(Record set):
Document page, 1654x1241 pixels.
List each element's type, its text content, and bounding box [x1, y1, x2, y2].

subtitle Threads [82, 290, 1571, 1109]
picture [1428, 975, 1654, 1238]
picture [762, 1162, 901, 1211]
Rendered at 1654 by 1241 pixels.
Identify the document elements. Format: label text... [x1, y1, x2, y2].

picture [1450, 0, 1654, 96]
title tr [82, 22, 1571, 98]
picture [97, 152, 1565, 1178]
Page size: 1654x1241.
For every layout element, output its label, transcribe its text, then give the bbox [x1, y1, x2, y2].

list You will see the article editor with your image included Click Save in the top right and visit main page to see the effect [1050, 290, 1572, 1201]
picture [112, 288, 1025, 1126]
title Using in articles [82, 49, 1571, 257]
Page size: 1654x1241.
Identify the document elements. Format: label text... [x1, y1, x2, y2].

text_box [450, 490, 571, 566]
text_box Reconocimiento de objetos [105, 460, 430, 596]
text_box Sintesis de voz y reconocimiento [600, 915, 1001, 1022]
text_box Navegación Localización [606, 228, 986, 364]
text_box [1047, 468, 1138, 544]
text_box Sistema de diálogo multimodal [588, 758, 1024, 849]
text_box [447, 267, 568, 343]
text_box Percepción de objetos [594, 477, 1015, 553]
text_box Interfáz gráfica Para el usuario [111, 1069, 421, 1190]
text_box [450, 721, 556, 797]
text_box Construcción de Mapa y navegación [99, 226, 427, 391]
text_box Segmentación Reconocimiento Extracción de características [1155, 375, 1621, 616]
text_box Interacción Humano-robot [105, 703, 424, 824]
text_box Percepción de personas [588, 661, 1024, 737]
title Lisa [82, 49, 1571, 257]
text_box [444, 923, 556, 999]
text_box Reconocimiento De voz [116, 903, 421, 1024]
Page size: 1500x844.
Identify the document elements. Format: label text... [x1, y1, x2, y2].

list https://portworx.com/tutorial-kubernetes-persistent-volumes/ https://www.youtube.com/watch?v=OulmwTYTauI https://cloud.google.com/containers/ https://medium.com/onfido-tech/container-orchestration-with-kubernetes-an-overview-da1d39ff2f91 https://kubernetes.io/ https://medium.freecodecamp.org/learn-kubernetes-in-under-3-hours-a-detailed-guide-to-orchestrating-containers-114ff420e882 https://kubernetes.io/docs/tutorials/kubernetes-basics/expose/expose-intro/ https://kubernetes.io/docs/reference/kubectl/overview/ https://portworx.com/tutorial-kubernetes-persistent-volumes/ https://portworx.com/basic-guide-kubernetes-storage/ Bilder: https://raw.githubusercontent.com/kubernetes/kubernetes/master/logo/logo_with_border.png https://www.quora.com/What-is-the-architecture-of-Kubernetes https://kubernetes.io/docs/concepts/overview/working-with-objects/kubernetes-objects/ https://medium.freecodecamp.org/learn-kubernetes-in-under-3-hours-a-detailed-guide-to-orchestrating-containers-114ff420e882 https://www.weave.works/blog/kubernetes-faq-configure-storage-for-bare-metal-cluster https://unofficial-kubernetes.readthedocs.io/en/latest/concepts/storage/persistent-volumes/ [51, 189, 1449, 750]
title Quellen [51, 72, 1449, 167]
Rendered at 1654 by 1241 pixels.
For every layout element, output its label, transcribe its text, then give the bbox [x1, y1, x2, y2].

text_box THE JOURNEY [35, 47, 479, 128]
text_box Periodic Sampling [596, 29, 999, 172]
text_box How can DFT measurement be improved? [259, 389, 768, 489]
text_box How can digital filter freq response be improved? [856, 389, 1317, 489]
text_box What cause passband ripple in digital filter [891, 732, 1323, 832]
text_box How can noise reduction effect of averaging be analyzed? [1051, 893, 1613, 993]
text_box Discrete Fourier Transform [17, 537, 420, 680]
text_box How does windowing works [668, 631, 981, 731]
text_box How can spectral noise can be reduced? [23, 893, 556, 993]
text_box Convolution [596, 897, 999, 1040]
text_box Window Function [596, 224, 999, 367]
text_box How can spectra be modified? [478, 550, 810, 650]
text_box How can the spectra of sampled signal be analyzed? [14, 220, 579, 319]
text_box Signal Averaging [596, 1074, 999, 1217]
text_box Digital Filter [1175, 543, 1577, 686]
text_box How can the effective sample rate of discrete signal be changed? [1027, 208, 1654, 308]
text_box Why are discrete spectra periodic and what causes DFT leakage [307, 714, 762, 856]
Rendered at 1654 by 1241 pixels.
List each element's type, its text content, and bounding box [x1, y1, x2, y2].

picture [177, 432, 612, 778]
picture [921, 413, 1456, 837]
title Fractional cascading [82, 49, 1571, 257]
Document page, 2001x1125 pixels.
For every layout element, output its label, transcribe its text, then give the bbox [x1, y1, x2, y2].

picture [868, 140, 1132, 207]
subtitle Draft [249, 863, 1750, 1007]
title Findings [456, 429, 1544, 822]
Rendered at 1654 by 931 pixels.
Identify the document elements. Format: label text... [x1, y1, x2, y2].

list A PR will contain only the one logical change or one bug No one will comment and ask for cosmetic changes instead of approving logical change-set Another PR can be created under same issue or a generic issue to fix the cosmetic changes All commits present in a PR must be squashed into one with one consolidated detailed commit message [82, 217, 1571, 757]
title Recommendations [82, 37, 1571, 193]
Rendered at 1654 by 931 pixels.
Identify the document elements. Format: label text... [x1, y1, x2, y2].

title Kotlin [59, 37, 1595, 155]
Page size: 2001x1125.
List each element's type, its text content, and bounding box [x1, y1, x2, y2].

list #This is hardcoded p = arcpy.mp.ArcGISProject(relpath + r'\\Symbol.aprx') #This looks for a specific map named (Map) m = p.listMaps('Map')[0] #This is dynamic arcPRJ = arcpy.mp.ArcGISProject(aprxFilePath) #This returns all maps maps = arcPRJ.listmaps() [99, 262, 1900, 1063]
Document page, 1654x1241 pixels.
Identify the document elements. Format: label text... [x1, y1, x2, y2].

(Exercise goal): Please pull out the records from their first line up to and including the line that contains "picture [97, 152, 1565, 1178]", keeping each line unchanged.

(Exercise response):
Document page, 1654x1241 pixels.
List each element's type, its text content, and bounding box [x1, y1, x2, y2].

subtitle Threads [82, 290, 1571, 1109]
picture [1428, 975, 1654, 1238]
picture [762, 1162, 901, 1211]
Rendered at 1654 by 1241 pixels.
Identify the document elements. Format: label text... [x1, y1, x2, y2].

picture [1450, 0, 1654, 96]
title tr [82, 22, 1571, 98]
picture [97, 152, 1565, 1178]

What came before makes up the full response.